I find your attitude towards students offensive. We wouldn't think twice about going to another university if you kicked us out - Dunedin is cold, we are often taken advantage of by landlords etc etc. We look out for each other and we enjoy having a good time. It isn't about 'entitlement' - we belong here just as much as you do. 

As Omrk pointed out, the atmosphere here is what attracts people and what keeps many of the students here who end up staying. There are always people taking it too far. That's no reason to label us all.

[Abridged]

This out-of-control situation

Clearly these students are the product of their environment. Clearly, each of us individually needs to take a good hard look at what role we played leading up to this out-of-control situation, and what role we can play in putting things right.

I would also like to see several interest groups here in Dunedin take a good hard look at the role they played and continue to play too - namely the politicians, the DCC, the breweries, the supermarkets and the liquor outlets. I would like to know what role they are prepared to play in putting this situation right. 

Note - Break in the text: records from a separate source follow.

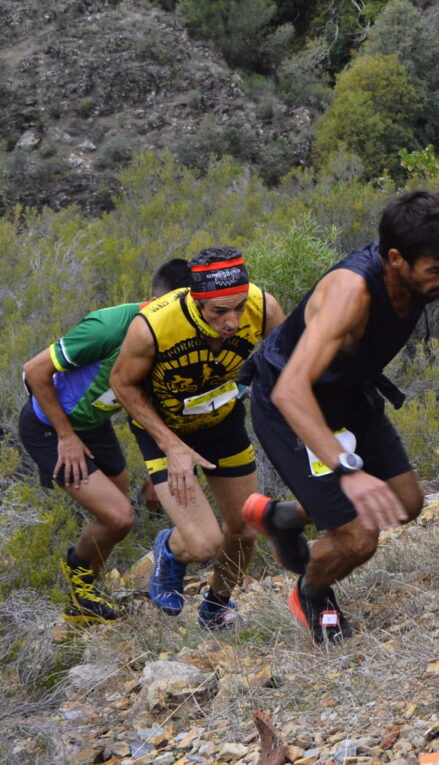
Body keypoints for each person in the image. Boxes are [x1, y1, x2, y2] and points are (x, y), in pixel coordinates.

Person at [241, 191, 439, 643]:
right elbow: (291, 390)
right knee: (359, 537)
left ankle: (285, 519)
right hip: (292, 404)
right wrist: (346, 468)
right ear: (396, 258)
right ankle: (312, 591)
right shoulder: (349, 293)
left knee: (407, 504)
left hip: (351, 391)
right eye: (435, 270)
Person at [110, 248, 284, 630]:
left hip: (221, 423)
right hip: (164, 431)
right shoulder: (153, 326)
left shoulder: (264, 307)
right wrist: (172, 447)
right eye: (219, 312)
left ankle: (216, 605)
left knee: (245, 528)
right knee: (204, 544)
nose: (232, 322)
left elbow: (286, 362)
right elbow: (121, 383)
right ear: (195, 298)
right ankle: (170, 549)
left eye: (238, 307)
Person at [17, 258, 191, 623]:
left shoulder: (177, 336)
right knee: (118, 517)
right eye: (172, 308)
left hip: (94, 423)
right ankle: (80, 593)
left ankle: (85, 580)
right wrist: (65, 436)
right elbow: (33, 372)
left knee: (119, 508)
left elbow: (147, 402)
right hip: (50, 426)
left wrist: (157, 471)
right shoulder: (109, 326)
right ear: (154, 300)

I am very fearful that one of these days we are going to see an almighty tragedy here in Dunedin and then it will be too late. As I see it, now is the time for vested interest to be set aside and for us all to act as a united force. 

Rates and democracy

Everyone in Dunedin pays rates. Students mostly pay through the rent they pay to their landlord. We are every bit as entitled to a democratic voice as anyone else living in Dunedin. We all live in this town.

Perhaps you do a job with great social benefit and pay lots of taxes. Most students are too young to have paid much tax. This is not a reason to disenfranchise a group from democratic society. The fact that you are a taxpayer doesn't make you so entitled either - we could all do with a little humility. Our town and land have been built up and made productive by the hard work of a lot of people before any of us were born.

Students make a huge contribution to society in Dunedin. If it weren't for the atmosphere they bring to the town Dunedin wouldn't stand a chance of attracting skilled people from out of town. The economic outlook would be pretty dire. They are also a direct source of income through the funding they bring in to the University, the incomes of many private landlords and the money they spend at Dunedin businesses.

I am a student, but I have also worked for many years in Dunedin and paid a fair bit of tax. I'm also a ratepayer. I'm over 30, and while the Hyde Street keg party might not appeal to me personally I'll still fight for the right to party.